Quiberon
The lobsters, too, are a great feature of the trade here, and are sold by their length, measuring from the eye up to the first scale of their tails. An average price is rather over four sous, and Paris takes the best of the lot. They travel first-class and by express, the lobsters of Quiberon, when they take their first and last voyage to the “shining city,” and there are plenty of friends awaiting them at the station. They invariably arrive at the fish-market for the earliest sales, and at noon the epicure may eat them at Marguery’s, which sounds like a French version of the “Alice in Wonderland” tale.
One hour from Quiberon, by a tiny steamboat, and one finds himself skirting the cliff walls surrounding and sheltering the little port and town of Palais on Belle Ile, overlooked by the powerful citadel built by Vauban, who, as the fortress-builder of France, stood in his profession where Napoleon did in his.

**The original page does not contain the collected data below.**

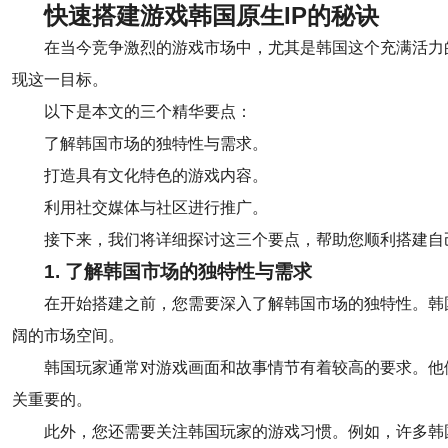
快速搭建游戏韩国原生IP的秘诀
在当今竞争激烈的游戏市场中，尤其是韩国这个充满活力
现这一目标。
以下是本文的三个精华要点：
了解韩国市场的独特性与需求。
打造具有文化特色的游戏内容。
利用社交媒体与社区进行推广。
接下来，我们将详细探讨这三个要点，帮助您顺利搭建自
1. 了解韩国市场的独特性与需求
在开始搭建之前，您需要深入了解韩国市场的独特性。韩
阔的市场空间。
韩国玩家通常对游戏画面和故事情节有着较高的要求。他
关重要的。
此外，您还需要关注韩国玩家的游戏习惯。例如，许多韩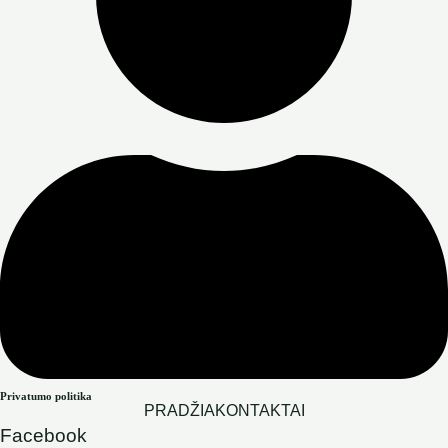
Privatumo politika
PRADŽIA
KONTAKTAI
Facebook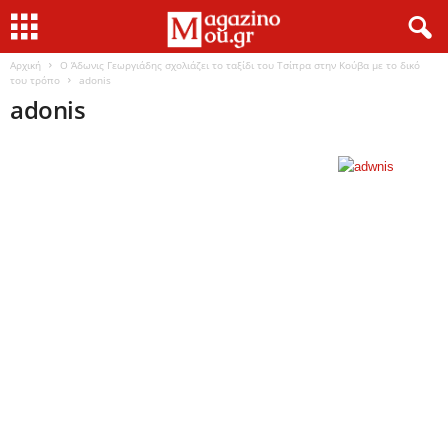
Αρχική
Ο Άδωνις Γεωργιάδης σχολιάζει το ταξίδι του Τσίπρα στην Κούβα με το δικό
του τρόπο
adonis
adonis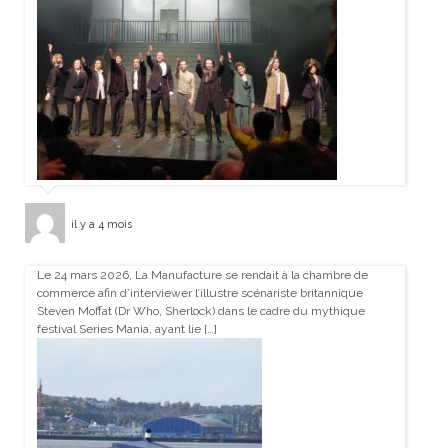
il y a 4 mois
Le 24 mars 2026, La Manufacture se rendait à la chambre de
commerce afin d’interviewer l’illustre scénariste britannique
Steven Moffat (Dr Who, Sherlock) dans le cadre du mythique
festival Series Mania, ayant lie […]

This “plus belle île de l’ocean” has forty-eight kilometres of coast-line, and every one of them has been so cut and serrated by the action of the waves that the island would form a veritable ocean graveyard were it situated on the direct line of travel by sea.
For the most part, visitors content themselves with making an excursion to the northerly end of the island, a visit to the apothecary’s grotto, and another to the lantern of the great lighthouse, which at night sends its electric rays far out to sea.
What tourists may not do is to roam over the old citadel now occupied as a national fort, and this is a pity, for there they might conjure up a reminder of other days that would be like a chapter out of Dumas.
The citadel was built by Marshal de Retz in 1572, and was the refuge of the cardinal of the same name when he fled from Nantes in 1653. Not far away is the Château Fouquet. Nicholas Fouquet, Marquis of Belle Ile, was Superintendent of Finance under the regency of Anne of Austria, and continued the important office after the accession of Louis XIV. The consensus of opinion is that Fouquet was insinuating, specious, hypocritical, and sensual. It was at the great fête given by Fouquet at Vaux that the king planned his arrest, “fearing he would escape to Belle Ile,” then thought to be an impregnable fortress. Both in the pages of the historians and in the romances of Dumas one may read the story.
Belle-Ile-en-Mer, also, was made the home of Aramis after Dumas had given him episcopal rank. The minute details given in “Le Vicomte de Bragelonne” would form an admirable supplement to any guide-book.
The great Sara Bernhardt has of recent years made her home on this barren and desolate isle. It is not altogether desolate, however, for there are hotels at Palais and Sauzon, and tourists, solitary and in droves, are continually making excursions thither in the season from the neighbouring Breton coast, from Vannes, Quiberon, or Lorient.
Although Belle Ile is only a pin-head on most maps of France, it has a considerable population. Palais is a town of five thousand souls, and Sauzon counts something over sixteen hundred, and so Belle Ile, being only about 21,000 acres in extent, is a very thickly populated part of the globe.